Last year our dryer motor died, and as we didn’t have the ready cash to go pick up another one we called my long-suffering brother-in-law, who can fix anything. He took it apart, I found a replacement motor on Amazon (seriously, on Amazon) and we got it back up and drying in a week.
But while he had it apart, we cleaned it out. Aside from a staggering amount of change in and under it — literally enough to cover half the cost of the motor, which just seemed apt — he found about $4 worth of quarters stuck inside the plastic vanes inside the dryer that agitate your clothes. Plus some perfectly round, tightly packed balls of lint, which were kind of cool.
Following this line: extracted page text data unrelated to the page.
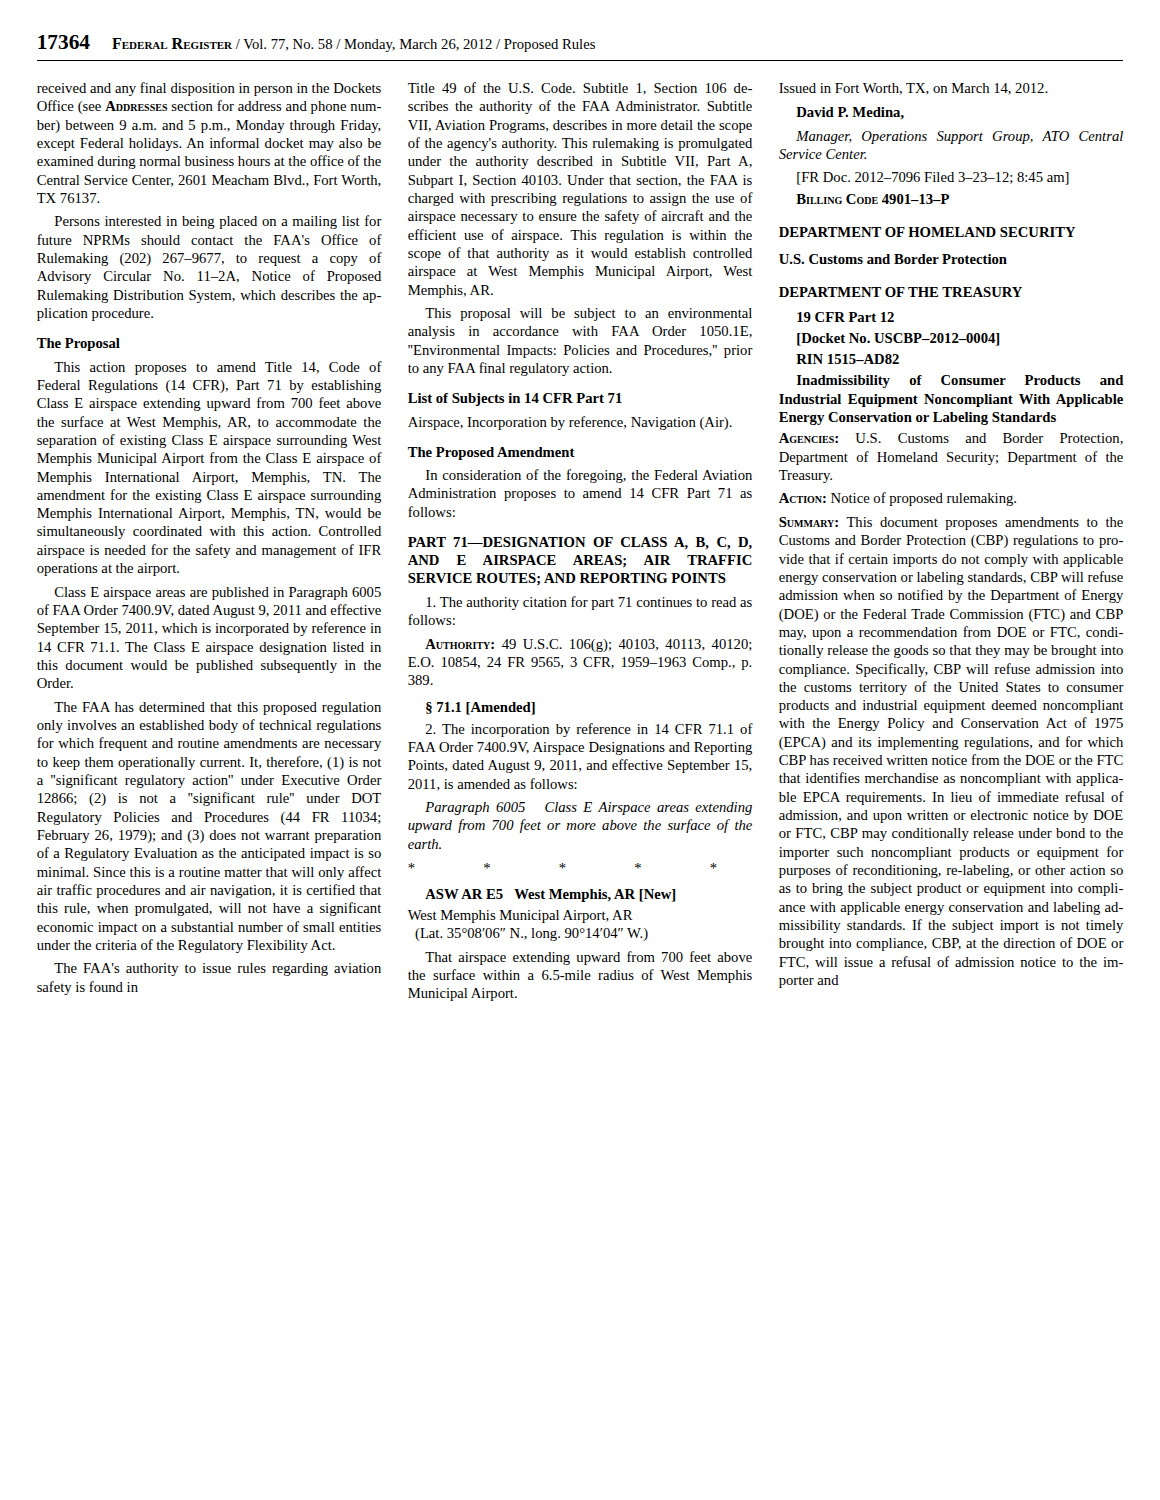17364
Federal Register / Vol. 77, No. 58 / Monday, March 26, 2012 / Proposed Rules
received and any final disposition in person in the Dockets Office (see Addresses section for address and phone number) between 9 a.m. and 5 p.m., Monday through Friday, except Federal holidays. An informal docket may also be examined during normal business hours at the office of the Central Service Center, 2601 Meacham Blvd., Fort Worth, TX 76137.
Persons interested in being placed on a mailing list for future NPRMs should contact the FAA's Office of Rulemaking (202) 267–9677, to request a copy of Advisory Circular No. 11–2A, Notice of Proposed Rulemaking Distribution System, which describes the application procedure.
The Proposal
This action proposes to amend Title 14, Code of Federal Regulations (14 CFR), Part 71 by establishing Class E airspace extending upward from 700 feet above the surface at West Memphis, AR, to accommodate the separation of existing Class E airspace surrounding West Memphis Municipal Airport from the Class E airspace of Memphis International Airport, Memphis, TN. The amendment for the existing Class E airspace surrounding Memphis International Airport, Memphis, TN, would be simultaneously coordinated with this action. Controlled airspace is needed for the safety and management of IFR operations at the airport.
Class E airspace areas are published in Paragraph 6005 of FAA Order 7400.9V, dated August 9, 2011 and effective September 15, 2011, which is incorporated by reference in 14 CFR 71.1. The Class E airspace designation listed in this document would be published subsequently in the Order.
The FAA has determined that this proposed regulation only involves an established body of technical regulations for which frequent and routine amendments are necessary to keep them operationally current. It, therefore, (1) is not a ''significant regulatory action'' under Executive Order 12866; (2) is not a ''significant rule'' under DOT Regulatory Policies and Procedures (44 FR 11034; February 26, 1979); and (3) does not warrant preparation of a Regulatory Evaluation as the anticipated impact is so minimal. Since this is a routine matter that will only affect air traffic procedures and air navigation, it is certified that this rule, when promulgated, will not have a significant economic impact on a substantial number of small entities under the criteria of the Regulatory Flexibility Act.
The FAA's authority to issue rules regarding aviation safety is found in
Title 49 of the U.S. Code. Subtitle 1, Section 106 describes the authority of the FAA Administrator. Subtitle VII, Aviation Programs, describes in more detail the scope of the agency's authority. This rulemaking is promulgated under the authority described in Subtitle VII, Part A, Subpart I, Section 40103. Under that section, the FAA is charged with prescribing regulations to assign the use of airspace necessary to ensure the safety of aircraft and the efficient use of airspace. This regulation is within the scope of that authority as it would establish controlled airspace at West Memphis Municipal Airport, West Memphis, AR.
This proposal will be subject to an environmental analysis in accordance with FAA Order 1050.1E, ''Environmental Impacts: Policies and Procedures,'' prior to any FAA final regulatory action.
List of Subjects in 14 CFR Part 71
Airspace, Incorporation by reference, Navigation (Air).
The Proposed Amendment
In consideration of the foregoing, the Federal Aviation Administration proposes to amend 14 CFR Part 71 as follows:
Part 71—Designation of Class A, B, C, D, and E Airspace Areas; Air Traffic Service Routes; and Reporting Points
1. The authority citation for part 71 continues to read as follows:
Authority: 49 U.S.C. 106(g); 40103, 40113, 40120; E.O. 10854, 24 FR 9565, 3 CFR, 1959–1963 Comp., p. 389.
§ 71.1 [Amended]
2. The incorporation by reference in 14 CFR 71.1 of FAA Order 7400.9V, Airspace Designations and Reporting Points, dated August 9, 2011, and effective September 15, 2011, is amended as follows:
Paragraph 6005 Class E Airspace areas extending upward from 700 feet or more above the surface of the earth.
* * * * *
ASW AR E5 West Memphis, AR [New]
West Memphis Municipal Airport, AR
(Lat. 35°08′06″ N., long. 90°14′04″ W.)
That airspace extending upward from 700 feet above the surface within a 6.5-mile radius of West Memphis Municipal Airport.
Issued in Fort Worth, TX, on March 14, 2012.
David P. Medina,
Manager, Operations Support Group, ATO Central Service Center.
[FR Doc. 2012–7096 Filed 3–23–12; 8:45 am]
Billing Code 4901–13–P
Department of Homeland Security
U.S. Customs and Border Protection
Department of the Treasury
19 CFR Part 12
[Docket No. USCBP–2012–0004]
RIN 1515–AD82
Inadmissibility of Consumer Products and Industrial Equipment Noncompliant With Applicable Energy Conservation or Labeling Standards
Agencies: U.S. Customs and Border Protection, Department of Homeland Security; Department of the Treasury.
Action: Notice of proposed rulemaking.
Summary: This document proposes amendments to the Customs and Border Protection (CBP) regulations to provide that if certain imports do not comply with applicable energy conservation or labeling standards, CBP will refuse admission when so notified by the Department of Energy (DOE) or the Federal Trade Commission (FTC) and CBP may, upon a recommendation from DOE or FTC, conditionally release the goods so that they may be brought into compliance. Specifically, CBP will refuse admission into the customs territory of the United States to consumer products and industrial equipment deemed noncompliant with the Energy Policy and Conservation Act of 1975 (EPCA) and its implementing regulations, and for which CBP has received written notice from the DOE or the FTC that identifies merchandise as noncompliant with applicable EPCA requirements. In lieu of immediate refusal of admission, and upon written or electronic notice by DOE or FTC, CBP may conditionally release under bond to the importer such noncompliant products or equipment for purposes of reconditioning, re-labeling, or other action so as to bring the subject product or equipment into compliance with applicable energy conservation and labeling admissibility standards. If the subject import is not timely brought into compliance, CBP, at the direction of DOE or FTC, will issue a refusal of admission notice to the importer and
But the quarters had been tumbled for months, possibly years. The lines on the edges are completely gone, rubbed smooth, and the coins themselves have a kind of black lustre to them. These are much cooler looking and feeling than regular quarters, like really, really cheap Kruggerands. They still register as quarters in machines; we dumped the load into a Coinstar for the Amazon coupon and had no problems.
I kept four of ’em, though, ’cause these are seriously cool. Hey, U.S. Mint? Think about it. Buy a bunch of dryers.
Below is the rest of the pile we pulled out of and from under the dryer. It’s an odd savings method, but it seems to work for us.